Samedi 11 février 2012 6 11 /02 /Fév /2012 20:10

 

Navires-poumons.jpg

 

Il entrechoque ses crins dans l'enclos en respirant l'orage.

Quand la barrière est ouverte il ne sort pas tout de suite, comme faisant le tour. Saluer ce qui va mourir.

 

Dehors il trotte comme il pleut les étés ; il parcourt sans voir il conquiert sans occuper - il raye son débourrage et respire les forêts par leurs artères.

 

Deux navires en poumons, il aspire le ciel. Il reflète la terre.
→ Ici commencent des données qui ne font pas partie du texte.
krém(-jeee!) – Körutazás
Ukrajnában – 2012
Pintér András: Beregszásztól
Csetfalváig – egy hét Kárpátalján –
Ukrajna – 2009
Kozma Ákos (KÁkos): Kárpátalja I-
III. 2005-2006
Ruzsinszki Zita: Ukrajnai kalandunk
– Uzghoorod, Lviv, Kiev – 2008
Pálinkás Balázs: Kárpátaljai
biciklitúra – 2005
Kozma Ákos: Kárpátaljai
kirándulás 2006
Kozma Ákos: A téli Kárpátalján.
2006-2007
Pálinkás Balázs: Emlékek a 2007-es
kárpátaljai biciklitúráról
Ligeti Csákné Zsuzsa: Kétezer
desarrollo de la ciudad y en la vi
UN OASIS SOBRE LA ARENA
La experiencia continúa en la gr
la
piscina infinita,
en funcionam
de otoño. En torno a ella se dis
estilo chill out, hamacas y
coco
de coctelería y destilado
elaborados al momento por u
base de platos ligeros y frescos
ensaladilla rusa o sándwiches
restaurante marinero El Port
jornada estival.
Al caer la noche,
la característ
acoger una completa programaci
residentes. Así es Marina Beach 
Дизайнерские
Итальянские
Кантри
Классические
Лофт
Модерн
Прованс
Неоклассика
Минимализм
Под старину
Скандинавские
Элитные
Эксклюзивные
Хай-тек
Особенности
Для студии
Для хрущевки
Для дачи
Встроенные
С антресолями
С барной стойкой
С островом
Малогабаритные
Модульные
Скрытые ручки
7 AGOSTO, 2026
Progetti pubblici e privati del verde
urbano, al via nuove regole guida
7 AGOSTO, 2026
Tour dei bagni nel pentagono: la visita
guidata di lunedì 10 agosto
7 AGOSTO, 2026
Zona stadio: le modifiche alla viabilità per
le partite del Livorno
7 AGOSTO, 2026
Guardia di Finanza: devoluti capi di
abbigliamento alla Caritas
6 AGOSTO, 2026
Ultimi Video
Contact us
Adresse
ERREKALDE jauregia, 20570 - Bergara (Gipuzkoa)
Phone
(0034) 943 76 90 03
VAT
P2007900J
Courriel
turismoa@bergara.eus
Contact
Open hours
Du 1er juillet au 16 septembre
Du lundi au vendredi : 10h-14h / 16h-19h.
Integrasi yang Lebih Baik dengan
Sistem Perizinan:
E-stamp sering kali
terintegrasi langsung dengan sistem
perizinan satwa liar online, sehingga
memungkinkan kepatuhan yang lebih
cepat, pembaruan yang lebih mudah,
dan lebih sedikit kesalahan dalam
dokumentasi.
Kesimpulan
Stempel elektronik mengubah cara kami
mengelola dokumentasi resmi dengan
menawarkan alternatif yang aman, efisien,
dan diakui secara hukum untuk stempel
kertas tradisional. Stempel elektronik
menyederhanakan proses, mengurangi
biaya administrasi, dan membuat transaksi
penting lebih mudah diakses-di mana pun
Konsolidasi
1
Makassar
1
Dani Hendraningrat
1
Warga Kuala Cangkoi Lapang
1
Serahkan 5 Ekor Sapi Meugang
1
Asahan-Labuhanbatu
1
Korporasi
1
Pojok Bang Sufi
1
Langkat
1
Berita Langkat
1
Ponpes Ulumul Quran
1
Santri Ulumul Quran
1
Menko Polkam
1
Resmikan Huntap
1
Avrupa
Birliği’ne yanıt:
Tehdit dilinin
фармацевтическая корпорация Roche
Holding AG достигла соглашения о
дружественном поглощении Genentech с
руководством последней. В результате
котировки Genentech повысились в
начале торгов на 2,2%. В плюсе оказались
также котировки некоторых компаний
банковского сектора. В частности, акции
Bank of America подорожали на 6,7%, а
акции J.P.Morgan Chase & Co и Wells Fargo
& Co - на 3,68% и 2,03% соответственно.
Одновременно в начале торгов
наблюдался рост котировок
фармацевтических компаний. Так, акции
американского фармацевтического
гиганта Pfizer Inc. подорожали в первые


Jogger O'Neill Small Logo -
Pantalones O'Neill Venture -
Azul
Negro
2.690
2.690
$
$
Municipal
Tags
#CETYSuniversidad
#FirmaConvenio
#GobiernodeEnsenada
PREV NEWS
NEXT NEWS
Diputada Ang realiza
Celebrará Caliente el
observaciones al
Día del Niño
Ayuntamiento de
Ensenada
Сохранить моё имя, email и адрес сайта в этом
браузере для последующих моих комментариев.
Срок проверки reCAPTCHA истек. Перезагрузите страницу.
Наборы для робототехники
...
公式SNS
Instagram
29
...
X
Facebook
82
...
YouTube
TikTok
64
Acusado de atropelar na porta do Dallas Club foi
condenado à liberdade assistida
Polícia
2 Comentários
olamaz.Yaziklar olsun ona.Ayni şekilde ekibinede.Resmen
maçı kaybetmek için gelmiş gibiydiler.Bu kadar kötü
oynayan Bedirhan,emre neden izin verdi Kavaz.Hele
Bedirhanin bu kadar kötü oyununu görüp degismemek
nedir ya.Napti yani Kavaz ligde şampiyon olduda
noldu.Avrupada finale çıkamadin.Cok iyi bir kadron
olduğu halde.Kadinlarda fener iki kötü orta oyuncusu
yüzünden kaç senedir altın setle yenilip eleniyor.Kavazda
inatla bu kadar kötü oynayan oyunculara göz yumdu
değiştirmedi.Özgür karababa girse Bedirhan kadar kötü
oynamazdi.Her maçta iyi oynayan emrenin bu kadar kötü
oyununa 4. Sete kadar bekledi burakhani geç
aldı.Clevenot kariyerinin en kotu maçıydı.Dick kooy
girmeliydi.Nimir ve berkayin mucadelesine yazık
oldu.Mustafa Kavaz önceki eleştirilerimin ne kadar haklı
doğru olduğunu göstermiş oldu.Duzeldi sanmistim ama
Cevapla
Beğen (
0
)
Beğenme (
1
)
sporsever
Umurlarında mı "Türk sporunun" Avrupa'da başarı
Il fracasse ses fers en tremblant les montagnes. S'évanouissent en sueurs cinq mille ans de domestication.

 

Il galope comme la vie devant la coulée de lave galope de rage de feu galope de prières maudites galope de tout son sang et de fièvres mélopées galope comme Zeus aime Séléné. Il galope à brûler, il galope trop et toujours trop loin et toujours trop longtemps car rien n'est avant au-delà.

 

Souffle le vent qui naît tempête, le vertige enfante un abîme les ciels tombent comme tombe la selle comme tombe le mors.

 

Il est soulevé par la propre main de Dieu et c'est l'histoire d'un cheval qui se regarde s'éloigner.